⟨

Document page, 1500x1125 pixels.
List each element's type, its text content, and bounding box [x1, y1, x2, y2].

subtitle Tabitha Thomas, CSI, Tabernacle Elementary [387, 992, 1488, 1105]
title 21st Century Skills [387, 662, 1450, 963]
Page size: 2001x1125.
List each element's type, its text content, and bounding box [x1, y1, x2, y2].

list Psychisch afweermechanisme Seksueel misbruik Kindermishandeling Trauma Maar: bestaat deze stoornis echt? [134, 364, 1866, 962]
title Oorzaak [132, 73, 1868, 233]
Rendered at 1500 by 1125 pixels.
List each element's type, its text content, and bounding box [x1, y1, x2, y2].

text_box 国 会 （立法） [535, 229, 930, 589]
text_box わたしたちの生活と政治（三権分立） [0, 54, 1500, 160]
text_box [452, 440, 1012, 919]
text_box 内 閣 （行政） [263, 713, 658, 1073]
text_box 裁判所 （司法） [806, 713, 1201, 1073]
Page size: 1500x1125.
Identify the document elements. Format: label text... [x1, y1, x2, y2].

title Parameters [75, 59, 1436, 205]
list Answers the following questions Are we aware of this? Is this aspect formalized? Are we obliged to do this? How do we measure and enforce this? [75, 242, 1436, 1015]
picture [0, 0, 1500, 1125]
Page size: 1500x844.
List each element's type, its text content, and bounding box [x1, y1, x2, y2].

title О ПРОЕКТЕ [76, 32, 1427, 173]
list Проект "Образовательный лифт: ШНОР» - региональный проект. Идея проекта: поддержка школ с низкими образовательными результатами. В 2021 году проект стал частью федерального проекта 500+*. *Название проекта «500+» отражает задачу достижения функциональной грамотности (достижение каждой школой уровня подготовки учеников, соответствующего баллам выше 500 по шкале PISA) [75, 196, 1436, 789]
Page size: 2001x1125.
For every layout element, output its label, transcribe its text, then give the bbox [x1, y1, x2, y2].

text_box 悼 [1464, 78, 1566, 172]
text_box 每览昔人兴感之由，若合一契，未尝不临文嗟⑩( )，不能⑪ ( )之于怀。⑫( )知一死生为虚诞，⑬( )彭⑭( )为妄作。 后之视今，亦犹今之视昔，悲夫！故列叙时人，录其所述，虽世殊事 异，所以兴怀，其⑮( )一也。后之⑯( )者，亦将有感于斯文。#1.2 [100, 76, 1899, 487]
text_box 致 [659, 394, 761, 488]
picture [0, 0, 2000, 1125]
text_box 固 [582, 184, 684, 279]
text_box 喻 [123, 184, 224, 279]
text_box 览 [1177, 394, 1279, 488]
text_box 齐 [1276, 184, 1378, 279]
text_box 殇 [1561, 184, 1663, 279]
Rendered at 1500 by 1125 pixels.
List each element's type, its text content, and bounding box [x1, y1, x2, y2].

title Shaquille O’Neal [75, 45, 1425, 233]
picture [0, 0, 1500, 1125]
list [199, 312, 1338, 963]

⟩

Would you restate each line of the material above word for word?

## Answer for the task:
Document page, 1500x1125 pixels.
List each element's type, its text content, and bounding box [x1, y1, x2, y2].

subtitle Tabitha Thomas, CSI, Tabernacle Elementary [387, 992, 1488, 1105]
title 21st Century Skills [387, 662, 1450, 963]
Page size: 2001x1125.
List each element's type, its text content, and bounding box [x1, y1, x2, y2].

list Psychisch afweermechanisme Seksueel misbruik Kindermishandeling Trauma Maar: bestaat deze stoornis echt? [134, 364, 1866, 962]
title Oorzaak [132, 73, 1868, 233]
Rendered at 1500 by 1125 pixels.
List each element's type, its text content, and bounding box [x1, y1, x2, y2].

text_box 国 会 （立法） [535, 229, 930, 589]
text_box わたしたちの生活と政治（三権分立） [0, 54, 1500, 160]
text_box [452, 440, 1012, 919]
text_box 内 閣 （行政） [263, 713, 658, 1073]
text_box 裁判所 （司法） [806, 713, 1201, 1073]
Page size: 1500x1125.
Identify the document elements. Format: label text... [x1, y1, x2, y2].

title Parameters [75, 59, 1436, 205]
list Answers the following questions Are we aware of this? Is this aspect formalized? Are we obliged to do this? How do we measure and enforce this? [75, 242, 1436, 1015]
picture [0, 0, 1500, 1125]
Page size: 1500x844.
List each element's type, its text content, and bounding box [x1, y1, x2, y2].

title О ПРОЕКТЕ [76, 32, 1427, 173]
list Проект "Образовательный лифт: ШНОР» - региональный проект. Идея проекта: поддержка школ с низкими образовательными результатами. В 2021 году проект стал частью федерального проекта 500+*. *Название проекта «500+» отражает задачу достижения функциональной грамотности (достижение каждой школой уровня подготовки учеников, соответствующего баллам выше 500 по шкале PISA) [75, 196, 1436, 789]
Page size: 2001x1125.
For every layout element, output its label, transcribe its text, then give the bbox [x1, y1, x2, y2].

text_box 悼 [1464, 78, 1566, 172]
text_box 每览昔人兴感之由，若合一契，未尝不临文嗟⑩( )，不能⑪ ( )之于怀。⑫( )知一死生为虚诞，⑬( )彭⑭( )为妄作。 后之视今，亦犹今之视昔，悲夫！故列叙时人，录其所述，虽世殊事 异，所以兴怀，其⑮( )一也。后之⑯( )者，亦将有感于斯文。#1.2 [100, 76, 1899, 487]
text_box 致 [659, 394, 761, 488]
picture [0, 0, 2000, 1125]
text_box 固 [582, 184, 684, 279]
text_box 喻 [123, 184, 224, 279]
text_box 览 [1177, 394, 1279, 488]
text_box 齐 [1276, 184, 1378, 279]
text_box 殇 [1561, 184, 1663, 279]
Rendered at 1500 by 1125 pixels.
List each element's type, its text content, and bounding box [x1, y1, x2, y2].

title Shaquille O’Neal [75, 45, 1425, 233]
picture [0, 0, 1500, 1125]
list [199, 312, 1338, 963]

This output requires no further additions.